Viele fragen sich sicher, was das für eine sonderbare Sprache ist. In Schottland spricht man doch Englisch?! Ja – und nein. Um zu verstehen, was es mit schottischem Gälisch bzw. „Gàidhlig“ auf sich hat, muss man ein wenig in die schottische Geschichte eintauchen.

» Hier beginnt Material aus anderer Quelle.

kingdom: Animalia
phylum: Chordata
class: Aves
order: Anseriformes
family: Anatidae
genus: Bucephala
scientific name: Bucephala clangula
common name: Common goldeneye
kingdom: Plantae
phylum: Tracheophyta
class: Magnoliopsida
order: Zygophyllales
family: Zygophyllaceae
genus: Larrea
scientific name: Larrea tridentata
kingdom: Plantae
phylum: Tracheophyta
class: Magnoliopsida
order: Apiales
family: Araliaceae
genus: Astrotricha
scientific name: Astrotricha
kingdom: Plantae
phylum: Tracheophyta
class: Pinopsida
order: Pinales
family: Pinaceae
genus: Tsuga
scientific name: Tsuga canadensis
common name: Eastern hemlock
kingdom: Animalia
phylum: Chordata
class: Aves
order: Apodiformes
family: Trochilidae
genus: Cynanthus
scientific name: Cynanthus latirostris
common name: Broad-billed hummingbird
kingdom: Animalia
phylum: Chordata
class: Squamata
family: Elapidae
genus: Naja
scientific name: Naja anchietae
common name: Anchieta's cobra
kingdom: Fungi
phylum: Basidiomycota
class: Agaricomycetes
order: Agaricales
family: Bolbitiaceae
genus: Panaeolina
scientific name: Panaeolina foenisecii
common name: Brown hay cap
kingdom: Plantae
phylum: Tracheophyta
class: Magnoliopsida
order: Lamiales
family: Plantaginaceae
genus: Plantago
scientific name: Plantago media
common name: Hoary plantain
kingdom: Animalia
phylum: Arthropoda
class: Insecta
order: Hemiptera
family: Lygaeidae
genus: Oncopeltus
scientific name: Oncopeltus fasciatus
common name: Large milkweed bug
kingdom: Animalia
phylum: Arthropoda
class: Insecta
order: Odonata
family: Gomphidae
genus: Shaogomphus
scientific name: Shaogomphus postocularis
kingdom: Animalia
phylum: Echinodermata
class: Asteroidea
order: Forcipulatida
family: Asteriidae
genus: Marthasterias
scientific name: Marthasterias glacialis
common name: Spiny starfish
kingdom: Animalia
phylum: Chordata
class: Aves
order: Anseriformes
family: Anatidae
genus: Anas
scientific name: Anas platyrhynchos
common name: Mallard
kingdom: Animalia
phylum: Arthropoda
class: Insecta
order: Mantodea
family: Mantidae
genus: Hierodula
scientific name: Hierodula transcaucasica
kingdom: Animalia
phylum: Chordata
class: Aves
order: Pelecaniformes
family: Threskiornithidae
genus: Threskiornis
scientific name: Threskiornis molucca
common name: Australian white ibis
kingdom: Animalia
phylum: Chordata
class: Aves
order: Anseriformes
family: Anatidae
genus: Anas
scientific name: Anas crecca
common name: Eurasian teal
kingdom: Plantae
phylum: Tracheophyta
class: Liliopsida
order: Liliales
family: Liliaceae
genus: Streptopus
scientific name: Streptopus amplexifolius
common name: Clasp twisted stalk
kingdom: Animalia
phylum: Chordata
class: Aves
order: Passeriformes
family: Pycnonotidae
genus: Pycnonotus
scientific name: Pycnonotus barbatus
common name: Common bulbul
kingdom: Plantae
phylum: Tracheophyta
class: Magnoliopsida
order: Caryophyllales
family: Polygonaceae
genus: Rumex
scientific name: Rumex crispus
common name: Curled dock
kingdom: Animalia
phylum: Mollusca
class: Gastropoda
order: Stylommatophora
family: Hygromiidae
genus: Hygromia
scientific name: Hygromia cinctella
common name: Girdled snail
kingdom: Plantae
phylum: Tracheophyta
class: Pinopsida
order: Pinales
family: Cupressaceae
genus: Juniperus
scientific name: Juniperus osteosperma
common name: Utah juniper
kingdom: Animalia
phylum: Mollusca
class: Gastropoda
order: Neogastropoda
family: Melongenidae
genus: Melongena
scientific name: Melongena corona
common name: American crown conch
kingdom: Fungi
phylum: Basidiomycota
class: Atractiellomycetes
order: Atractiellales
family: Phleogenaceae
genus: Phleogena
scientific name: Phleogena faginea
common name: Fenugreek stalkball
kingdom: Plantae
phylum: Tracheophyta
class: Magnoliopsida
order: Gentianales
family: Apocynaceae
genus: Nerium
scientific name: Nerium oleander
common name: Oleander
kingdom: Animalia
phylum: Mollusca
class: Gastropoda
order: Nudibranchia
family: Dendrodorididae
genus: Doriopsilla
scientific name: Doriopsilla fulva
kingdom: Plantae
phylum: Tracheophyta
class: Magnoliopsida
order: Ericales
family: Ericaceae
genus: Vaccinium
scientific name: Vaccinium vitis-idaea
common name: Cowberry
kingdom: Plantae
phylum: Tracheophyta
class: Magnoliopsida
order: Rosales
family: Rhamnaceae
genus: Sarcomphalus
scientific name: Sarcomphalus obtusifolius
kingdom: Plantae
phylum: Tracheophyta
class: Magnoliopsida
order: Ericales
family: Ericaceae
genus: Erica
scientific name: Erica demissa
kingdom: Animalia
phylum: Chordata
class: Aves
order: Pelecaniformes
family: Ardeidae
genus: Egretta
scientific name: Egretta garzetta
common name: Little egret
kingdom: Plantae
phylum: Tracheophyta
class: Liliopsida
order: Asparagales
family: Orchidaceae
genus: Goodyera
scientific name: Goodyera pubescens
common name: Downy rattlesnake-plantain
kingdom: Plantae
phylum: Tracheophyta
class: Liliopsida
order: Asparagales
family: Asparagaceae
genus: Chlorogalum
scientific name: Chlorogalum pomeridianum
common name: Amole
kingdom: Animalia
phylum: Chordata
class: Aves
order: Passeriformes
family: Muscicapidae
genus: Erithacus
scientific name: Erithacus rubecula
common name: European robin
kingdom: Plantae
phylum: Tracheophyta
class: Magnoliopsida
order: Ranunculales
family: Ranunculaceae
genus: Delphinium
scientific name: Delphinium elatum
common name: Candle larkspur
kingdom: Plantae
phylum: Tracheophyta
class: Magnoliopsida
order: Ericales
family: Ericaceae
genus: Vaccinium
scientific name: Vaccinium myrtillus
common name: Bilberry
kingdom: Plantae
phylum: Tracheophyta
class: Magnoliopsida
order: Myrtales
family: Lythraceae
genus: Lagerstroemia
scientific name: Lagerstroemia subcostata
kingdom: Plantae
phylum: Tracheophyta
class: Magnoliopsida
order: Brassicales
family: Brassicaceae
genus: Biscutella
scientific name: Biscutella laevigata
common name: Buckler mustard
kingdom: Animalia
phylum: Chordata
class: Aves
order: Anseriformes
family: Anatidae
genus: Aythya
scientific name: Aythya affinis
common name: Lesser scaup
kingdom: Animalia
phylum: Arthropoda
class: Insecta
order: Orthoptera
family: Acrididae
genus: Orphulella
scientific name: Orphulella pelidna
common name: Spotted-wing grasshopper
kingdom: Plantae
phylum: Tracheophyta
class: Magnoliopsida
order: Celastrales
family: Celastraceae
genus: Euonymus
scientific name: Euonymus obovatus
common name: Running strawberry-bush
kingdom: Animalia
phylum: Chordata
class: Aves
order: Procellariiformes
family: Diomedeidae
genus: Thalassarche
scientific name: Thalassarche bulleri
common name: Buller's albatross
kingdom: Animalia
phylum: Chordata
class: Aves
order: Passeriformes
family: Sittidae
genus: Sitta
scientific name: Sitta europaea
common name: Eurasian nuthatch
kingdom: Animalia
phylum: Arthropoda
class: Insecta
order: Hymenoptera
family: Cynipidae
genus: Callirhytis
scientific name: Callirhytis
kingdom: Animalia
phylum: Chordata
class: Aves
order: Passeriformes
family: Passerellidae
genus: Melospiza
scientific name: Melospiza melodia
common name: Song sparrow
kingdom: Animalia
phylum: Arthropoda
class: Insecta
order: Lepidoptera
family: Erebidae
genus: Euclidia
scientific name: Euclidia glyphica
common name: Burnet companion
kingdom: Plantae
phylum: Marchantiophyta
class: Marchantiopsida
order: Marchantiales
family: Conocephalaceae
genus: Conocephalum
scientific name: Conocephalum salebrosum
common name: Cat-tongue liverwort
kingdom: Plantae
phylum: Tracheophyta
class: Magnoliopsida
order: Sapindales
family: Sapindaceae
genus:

Vom 3. Bis 9. Jahrhundert nach Christus lebten in ganz Schottland verteilt verschiedene Stämme. Im Norden waren die Normannen beheimatet, im Nordosten die Pikten und im Osten die Angeln. Durch die geografische Nähe zum Norden Irlands siedelten im Laufe der Zeit keltische Stämme nach Westschottland über, welche sich selbst „Goidil“ (alt-irisch für „Gälen“) nannten. Sie brachten die irisch-gälische Sprache „Gaeilge“ mit, aus dem sich über Jahrhunderte das schottisch-gälische „Gàidhlig“ entwickelte und im ganzen Königreich Schottland (Schottisch-Gälisch: Rìoghachd na h-Alba) verbreitete. So wurde ein sprachlicher und kultureller Fußabdruck hinterlassen, der heute noch sichtbar ist. Viele schottische Ortsnamen, vor allem in den Highlands und auf den Inseln vor der Westküste Schottlands, weisen einen gälischen Ursprung auf. Das berühmte „Mc“, das man sehr häufig vor schottischen Nachnamen findet, stammt vom gälischen Wort für Sohn, „mac“. „McDonald“, bzw. Gälisch „MacDòmhnall“ oder “Mac  a‘ Dòmhnall“  heißt übersetzt also etwa so viel wie „Sohn von Donald“. Auch viele Traditionen der schottischen Kultur, wie die ehemaligen Clan-Strukturen und das einzigartige Muster des Kilts, stammen aus der Zeit des gälisch geprägten Schottlands. Jedoch war der Einfluss des Gälischen je nach Region unterschiedlich stark ausgeprägt und beschränkte sich über Jahrhunderte hauptsächlich auf die Highlands im Norden und die Inselgruppen im Westen.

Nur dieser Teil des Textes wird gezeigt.